A Little Boy’s Prayer

by | 22 August, 2019 | 0 comments

By Micah Stephen

Bedtime is one of my favorite times of the day. Not because of my kids going to sleep, but because I get to wrap up the day with them.

On one particular evening, however, as I walked across that squeaky old floor toward the kids’ bedroom, I was hoping bedtime would be easy. The routine includes a story, a quick prayer, kisses goodnight, and saying “I love you” to one another. At bedtime, I can forget my daily stress. No bills. No problem-solving. But, for whatever reason, on this night I just wanted “me” time.
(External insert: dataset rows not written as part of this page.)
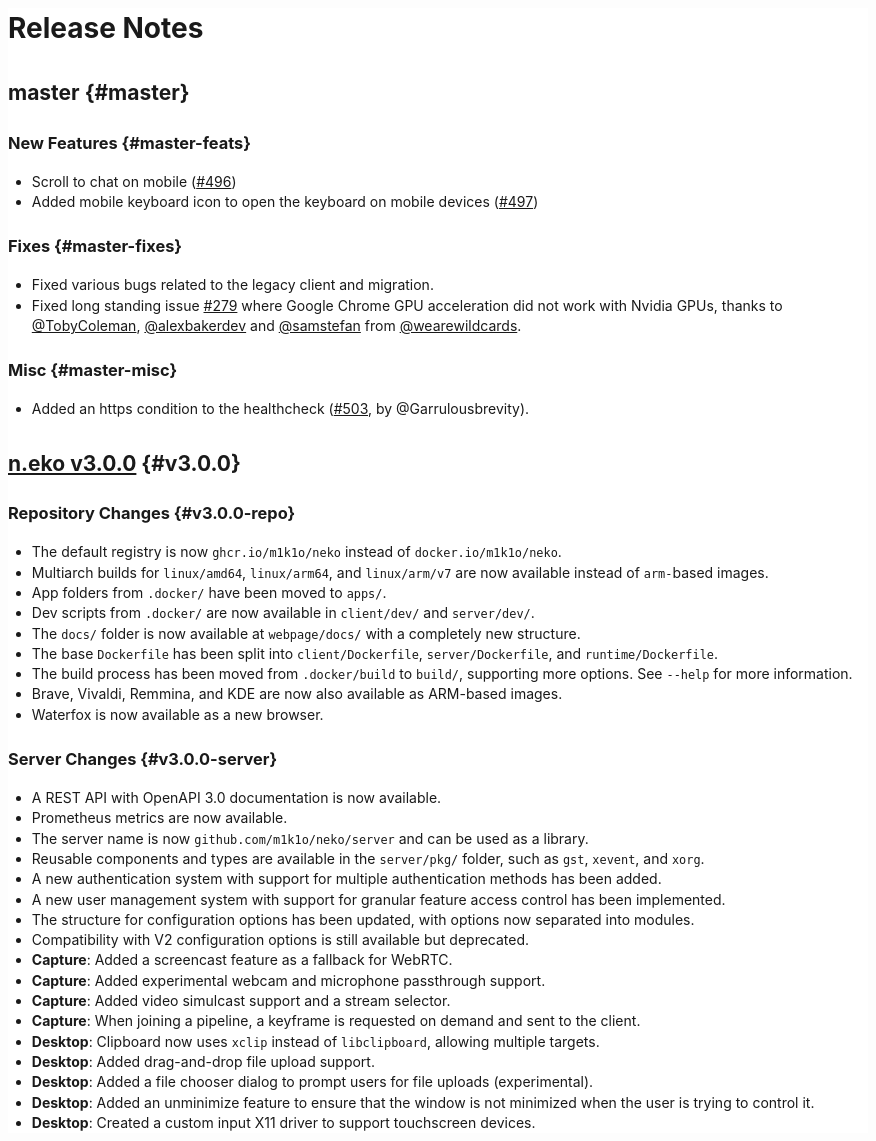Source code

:# Release Notes

## master {#master}

### New Features {#master-feats}
- Scroll to chat on mobile ([#496](https://github.com/m1k1o/neko/pull/496))
- Added mobile keyboard icon to open the keyboard on mobile devices ([#497](https://github.com/m1k1o/neko/pull/497))

### Fixes {#master-fixes}
- Fixed various bugs related to the legacy client and migration.
- Fixed long standing issue [#279](https://github.com/m1k1o/neko/pull/279) where Google Chrome GPU acceleration did not work with Nvidia GPUs, thanks to [@TobyColeman](https://github.com/TobyColeman), [@alexbakerdev](https://github.com/alexbakerdev) and [@samstefan](https://github.com/samstefan) from [@wearewildcards](https://github.com/wearewildcards).

### Misc {#master-misc}
- Added an https condition to the healthcheck ([#503](https://github.com/m1k1o/neko/pull/503), by @Garrulousbrevity).

## [n.eko v3.0.0](https://github.com/m1k1o/neko/releases/tag/v3.0.0) {#v3.0.0}

### Repository Changes {#v3.0.0-repo}
- The default registry is now `ghcr.io/m1k1o/neko` instead of `docker.io/m1k1o/neko`.
- Multiarch builds for `linux/amd64`, `linux/arm64`, and `linux/arm/v7` are now available instead of `arm-`based images.
- App folders from `.docker/` have been moved to `apps/`.
- Dev scripts from `.docker/` are now available in `client/dev/` and `server/dev/`.
- The `docs/` folder is now available at `webpage/docs/` with a completely new structure.
- The base `Dockerfile` has been split into `client/Dockerfile`, `server/Dockerfile`, and `runtime/Dockerfile`.
- The build process has been moved from `.docker/build` to `build/`, supporting more options. See `--help` for more information.
- Brave, Vivaldi, Remmina, and KDE are now also available as ARM-based images.
- Waterfox is now available as a new browser.

### Server Changes {#v3.0.0-server}
- A REST API with OpenAPI 3.0 documentation is now available.
- Prometheus metrics are now available.
- The server name is now `github.com/m1k1o/neko/server` and can be used as a library.
- Reusable components and types are available in the `server/pkg/` folder, such as `gst`, `xevent`, and `xorg`.
- A new authentication system with support for multiple authentication methods has been added.
- A new user management system with support for granular feature access control has been implemented.
- The structure for configuration options has been updated, with options now separated into modules.
- Compatibility with V2 configuration options is still available but deprecated.
- **Capture**: Added a screencast feature as a fallback for WebRTC.
- **Capture**: Added experimental webcam and microphone passthrough support.
- **Capture**: Added video simulcast support and a stream selector.
- **Capture**: When joining a pipeline, a keyframe is requested on demand and sent to the client.
- **Desktop**: Clipboard now uses `xclip` instead of `libclipboard`, allowing multiple targets.
- **Desktop**: Added drag-and-drop file upload support.
- **Desktop**: Added a file chooser dialog to prompt users for file uploads (experimental).
- **Desktop**: Added an unminimize feature to ensure that the window is not minimized when the user is trying to control it.
- **Desktop**: Created a custom input X11 driver to support touchscreen devices.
Little did I know my attitude was about to quickly shift the brightly shining spotlight away from me.

That night, my oldest son prayed, “God, I thank you for my dad preaching, but I wish he could spend more time with me. He doesn’t get to very much.”

I left his room wondering, What am I doing? How could I miss this?And then there was mental pushback—But I’m doing God’s work!—as I attempted to justify my actions.

I have always given everything I have to my ministry. I had watched my grandfather put forth seemingly endless effort and timeless hours to his 60-year ministry. I often wonder how my mother felt growing up as a PK. At the end of my grandfather’s life, he wasn’t known for his ability to preach—although he did that well—but for his genuine love for others. His example was one of the clearest I had. From day one of ministry, I believed if you’re willing to go all in, you must be willing to go all out.

So, I’d spend hours with people, making connections, preparing sermons, and coming up with church-growth ideas. And I worked another job to make ends meet. I wanted to bring people to Jesus, but I’d be lying if I said I didn’t want to have a vibrant, successful, growing church.

At his age, my son doesn’t have a filter; his prayer was real . . . it was from his heart and brutally honest. And it revealed that many of my motivations were selfish, prideful, and wrong. As I sat on our old brown couch that sinks to the floor, I couldn’t help but think I had missed the present by focusing on the future.

While I was busy connecting people to Jesus, leading a church, building my résumé, I had put my family in the back seat. If I can’t lead my family, I asked myself, what business do I have leading an even bigger family?

Proverbs tells us to train up our children in the way they should go. Still, I wondered what ways I was training my kids to go. I was humbled that day, but I was also thankful for the timing. I believe God used a little boy to change a grown man.

Micah Stephen serves as lead minister at Odon (Indiana) Christian Church.